The strength of this review is that interventions specifically targeting the diagnostic interval, and outcomes relating to GP behaviours were assessed. It also outlines that DKA rates alone are not a sufficient outcome measure when assessing the effectiveness of interventions as children with prolonged appraisal/help-seeking intervals may already have established DKA at the time of first review.¹⁴ We have outlined key research gaps in the lack of involvement of GPs when designing interventions targeted at the diagnostic interval, as well as the lack of follow-up to measure long-term impact.

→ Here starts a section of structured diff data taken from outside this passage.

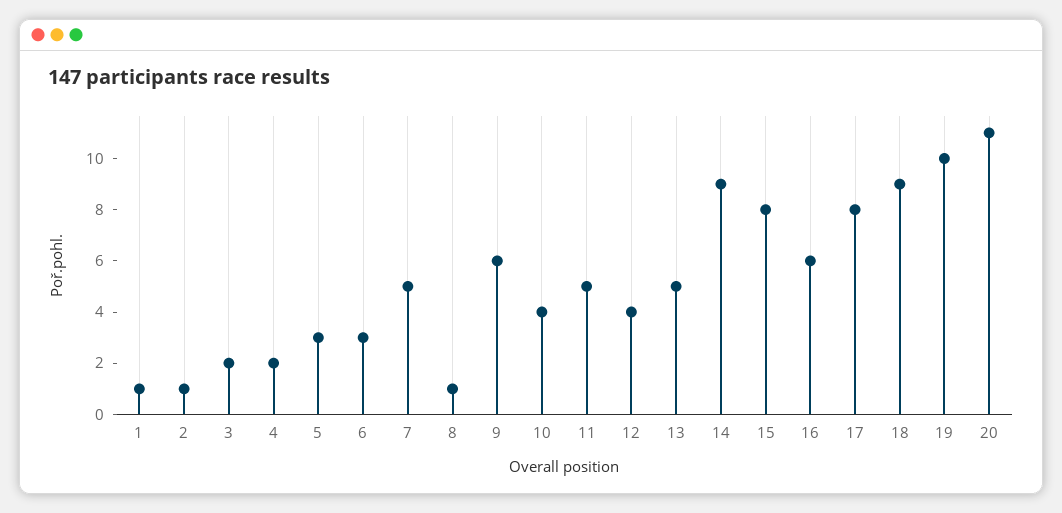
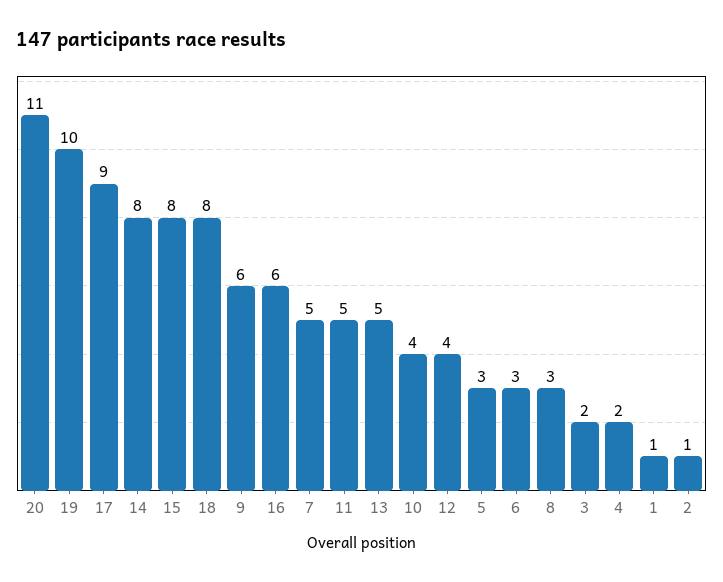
  {
    "1": 1,
    "2": 1,
    "3": 2,
    "4": 2,
    "5": 3,
    "6": 3,
    "7": 5,
-   "8": 1,
+   "8": 3,
    "9": 6,
    "10": 4,
    "11": 5,
    "12": 4,
    "13": 5,
-   "14": 9,
+   "14": 8,
    "15": 8,
    "16": 6,
-   "17": 8,
+   "17": 9,
-   "18": 9,
+   "18": 8,
    "19": 10,
    "20": 11
  }

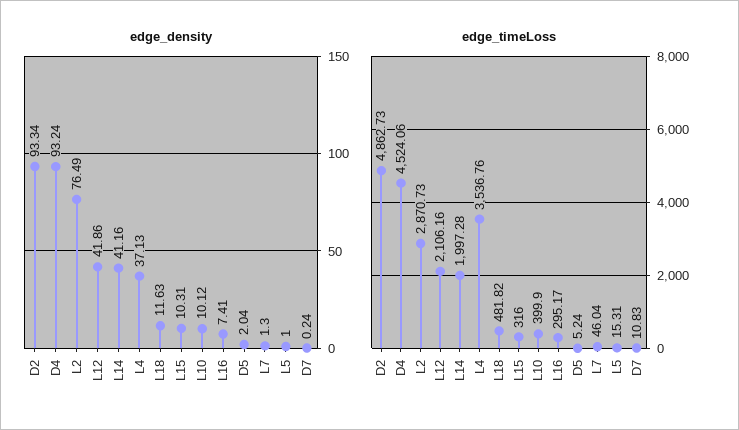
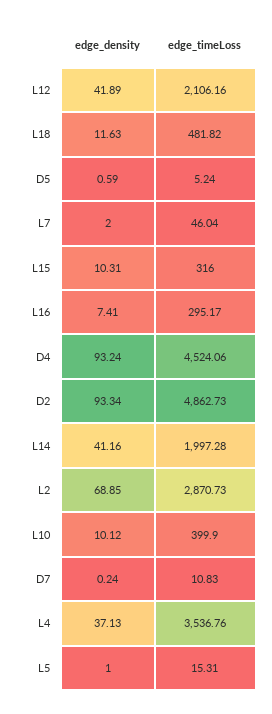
  {
    "edge_density": {
      "D2": 93.34,
      "D4": 93.24,
-     "L2": 76.49,
+     "L2": 68.85,
-     "L12": 41.86,
+     "L12": 41.89,
      "L14": 41.16,
      "L4": 37.13,
      "L18": 11.63,
      "L15": 10.31,
      "L10": 10.12,
      "L16": 7.41,
-     "D5": 2.04,
+     "D5": 0.59,
-     "L7": 1.3,
+     "L7": 2,
      "L5": 1,
      "D7": 0.24
    },
    "edge_timeLoss": {
      "D2": 4862.73,
      "D4": 4524.06,
      "L2": 2870.73,
      "L12": 2106.16,
      "L14": 1997.28,
      "L4": 3536.76,
      "L18": 481.82,
      "L15": 316,
      "L10": 399.9,
      "L16": 295.17,
      "D5": 5.24,
      "L7": 46.04,
      "L5": 15.31,
      "D7": 10.83
    }
  }

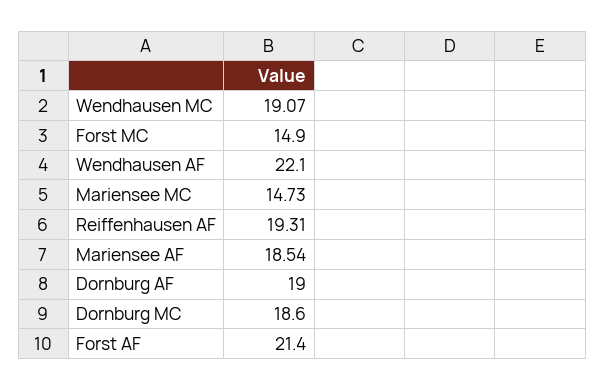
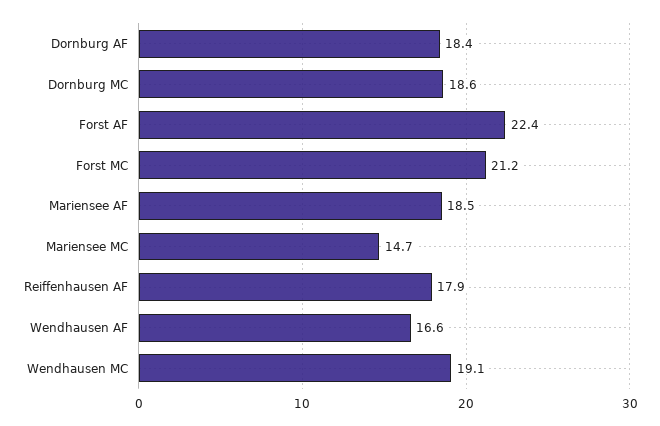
  {
    "Wendhausen MC": 19.07,
-   "Forst MC": 14.9,
+   "Forst MC": 21.2,
-   "Wendhausen AF": 22.1,
+   "Wendhausen AF": 16.6,
    "Mariensee MC": 14.73,
-   "Reiffenhausen AF": 19.31,
+   "Reiffenhausen AF": 17.9,
    "Mariensee AF": 18.54,
-   "Dornburg AF": 19,
+   "Dornburg AF": 18.4,
    "Dornburg MC": 18.6,
-   "Forst AF": 21.4
+   "Forst AF": 22.4
  }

A significant limitation of this review was that only five publications and three abstracts were included. There were limitations to the amount of information available in the abstracts, limiting the capability for strong conclusions to be drawn. Documentation of our primary outcome, namely the proportion of patients with diagnostic delay following a visit with a GP was only measured in two studies. Due to the heterogeneity in methodology and reporting of outcomes, a meta-analysis could not be conducted for pooled estimates of the impact of interventions on outcome measures. These restricted our ability to draw stronger conclusions during this review. Due to the use of multiple intervention components, it is difficult to determine which intervention component was effective or if the components worked in synergy to impact DKA rates. There was also high heterogeneity in the interventions themselves, for example, with ‘GP education’ comprising several different approaches and methods. The lack of framework-driven interventions also renders it difficult to assess scalability, acceptability and reach. The observational nature of the included studies, as well as the small sample sizes, are also significant limitations. As a result of these limitations, we are not able to draw conclusions surrounding the effectiveness of the intervention types included in this review.